Would be a neat stack/plugin though
Many thanks! It’s been a long day and perhaps my thinking isn’t as clear as I’d like it! But that’s exactly what I’m looking for!
You could create several blog page types using your chosen stacks and then save them as Partials in Stacks 3, then re-use them as and when. That would take a little of the donkey work out of things.
If you ONLY use Rapidweaver for blogging and you have no intention of blogging remotely, then the built in blog option page would do it, wouldnt it?
I’m having a similar issue. I never want to blog outside of Rapidweaver so would love to use the inbuilt blog page. But it seems limited. How can you get it to look as if it belongs in your website (ie with the styling around it). Can you bring it in with a pluskit page? Doesn’t sound sensible. I may have asked that before.
I don’t want to pay for a hosted blog service because this blog is just for a hobby.
I’ve tried Joe’s Tumblr stack but so far have been unsuccessful in getting it to work.
Blog Enhancement Kit?
It’s free / opensource and it works with all of my themes. Might work with themes by some other companies too. It hooks straight onto the existing RapidWeaver blog page type to add several additional features.
Most RapidWeaver themes already style the RapidWeaver blog page type to make it match the rest of your existing website. A lot of addon themes have style settings to control aspects of the blog like colours, font styles and spacing.
Thanks for that Will, you’ve just reminded me why I can’t use the built in blog page for my site. I’m using the Blueball Freestack theme, which I love…but it doesn’t allow for the use of the built in blog.

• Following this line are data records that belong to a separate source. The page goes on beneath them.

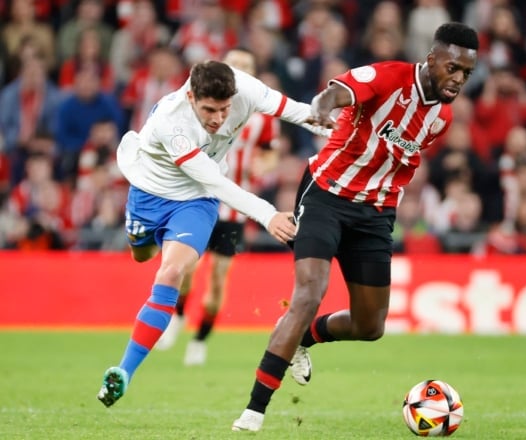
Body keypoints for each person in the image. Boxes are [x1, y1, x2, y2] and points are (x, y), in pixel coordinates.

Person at [231, 21, 479, 432]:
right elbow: (340, 90)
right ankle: (254, 410)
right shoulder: (389, 76)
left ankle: (302, 338)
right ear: (431, 58)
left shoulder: (441, 119)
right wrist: (324, 105)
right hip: (326, 195)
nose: (457, 80)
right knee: (309, 293)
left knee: (370, 326)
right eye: (452, 68)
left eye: (466, 74)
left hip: (375, 214)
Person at [96, 59, 327, 408]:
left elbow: (296, 111)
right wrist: (267, 214)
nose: (219, 119)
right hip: (150, 194)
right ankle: (150, 250)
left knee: (172, 271)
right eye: (209, 110)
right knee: (141, 254)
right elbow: (217, 180)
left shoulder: (245, 89)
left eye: (224, 109)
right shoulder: (170, 123)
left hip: (195, 201)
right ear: (191, 97)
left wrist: (338, 127)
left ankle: (124, 371)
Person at [153, 47, 282, 366]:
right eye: (234, 65)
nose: (240, 70)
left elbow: (270, 152)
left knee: (218, 279)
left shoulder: (260, 115)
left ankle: (200, 339)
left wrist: (264, 165)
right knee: (185, 270)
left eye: (246, 66)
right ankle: (178, 315)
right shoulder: (202, 106)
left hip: (233, 208)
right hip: (197, 199)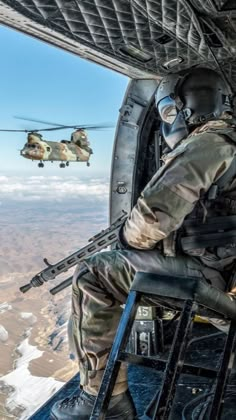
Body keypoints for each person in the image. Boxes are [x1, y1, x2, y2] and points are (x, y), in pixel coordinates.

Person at [51, 67, 236, 420]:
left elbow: (148, 224)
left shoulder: (209, 144)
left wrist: (124, 238)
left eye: (169, 111)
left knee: (94, 274)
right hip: (228, 276)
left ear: (189, 107)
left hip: (219, 283)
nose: (169, 121)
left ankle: (102, 402)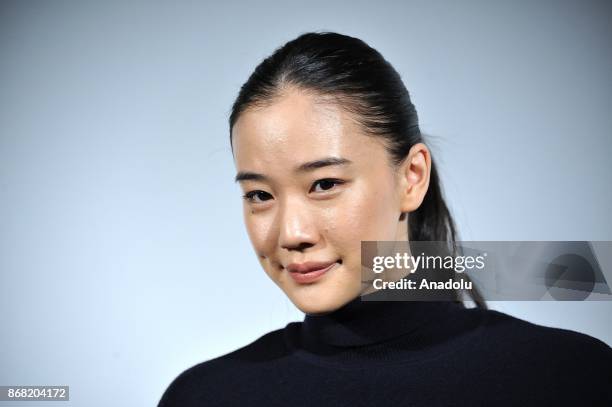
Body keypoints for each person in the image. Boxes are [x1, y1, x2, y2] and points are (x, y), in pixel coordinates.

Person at [158, 31, 612, 406]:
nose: (291, 233)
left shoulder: (569, 376)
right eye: (259, 194)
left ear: (411, 177)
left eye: (325, 184)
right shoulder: (206, 397)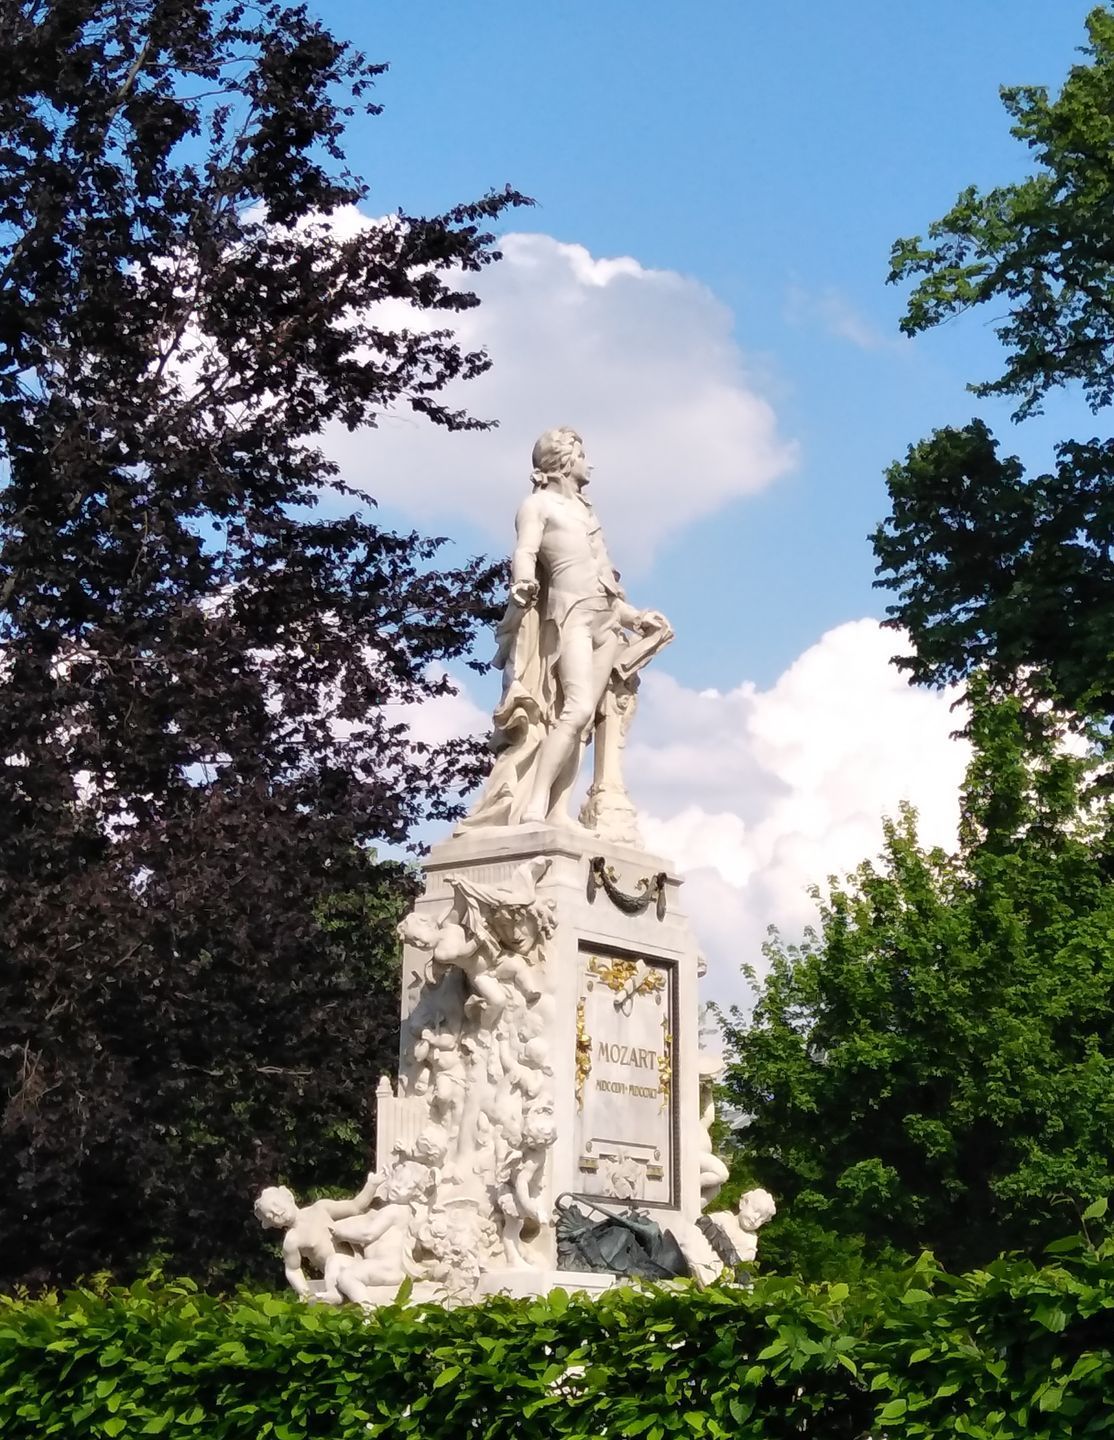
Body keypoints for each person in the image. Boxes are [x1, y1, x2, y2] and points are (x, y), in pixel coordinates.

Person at [460, 428, 670, 830]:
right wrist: (523, 582)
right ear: (563, 460)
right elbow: (525, 551)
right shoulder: (537, 505)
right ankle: (535, 804)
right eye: (582, 455)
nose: (589, 463)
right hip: (569, 616)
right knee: (575, 710)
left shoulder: (588, 513)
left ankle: (557, 810)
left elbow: (604, 582)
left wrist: (635, 617)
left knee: (584, 721)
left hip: (606, 620)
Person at [253, 1171, 380, 1298]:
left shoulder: (320, 1208)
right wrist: (306, 1294)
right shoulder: (292, 1239)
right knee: (334, 1261)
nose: (276, 1212)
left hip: (357, 1262)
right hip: (336, 1277)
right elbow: (293, 1270)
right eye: (271, 1215)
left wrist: (372, 1185)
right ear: (274, 1224)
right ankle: (334, 1294)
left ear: (289, 1196)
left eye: (276, 1204)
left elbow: (355, 1206)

Have you had a look at RW/Writer? Should offer exactly what you have been asking for using stacks on a Stacks page. you can find out more details here: RW/Writer
It’s a full featured blog stack tied in with the RW/Writer web app that you can log into and make a blog post from anywhere using any device. Its a very popular blog option for Stacks users that is dead simple to setup and implement.
Anyway, just wanted to make you aware of it as an option in case you might be interested.
Yes I’ve looked at that, but because this website is a hobby rather than a business I’d rather not spend regular money on it if at all possible.
In the end I didn’t sort my website using Rapidweaver. I got pretty far with creating a blog structure, the problem is you end up with too much that you have to maintain that a blog automatically does.
The problem with the built in blog page is that you cannot use any stacks on it. This is a serious limitation in my view. I’m also not sure if it’ll ever be updated to include stacks. The good news is that Nimblehost’s Armadillo CMS stack has really matured. Armadillo does require a little server knowledge and by that I mean you would need to know how to set up a mysql database, your host should help you set this up. Once set up you can use Armadillo for blogging and other pages. The beauty is that you can actually include pages from Armadillo on any stacks page in your Rapidweaver site. This really is good news. This really makes creating a blog in Rapidweaver great. I used Joe Workmans Tumblr stack which worked great, but never liked having two sites with the same content.
I’m going to use this on one of my sites soon.
Thank you for your input. Yes I did try Armadillo a few years back but the frustration in getting it to actually install properly completely put me off it. Every time I’ve tried since, I’ve failed.
I wish I could get Joe’s Tumblr stack to work. I’ve emailed support to ask for help.
I understand. We tried to keep the RW/Writer subscription cost as low as we could to help RapidWeaver Stacks users out and still stay viable long term. The subscription cost is less than $2 a month for a full featured easy-to-use blog on a Stacks page.
The FreeStack Responsive theme has a Tumbler stack included with the theme that offers the basic Tumbler blog features you can try using, but it is not as full featured as some other Tumblr blog stacks are.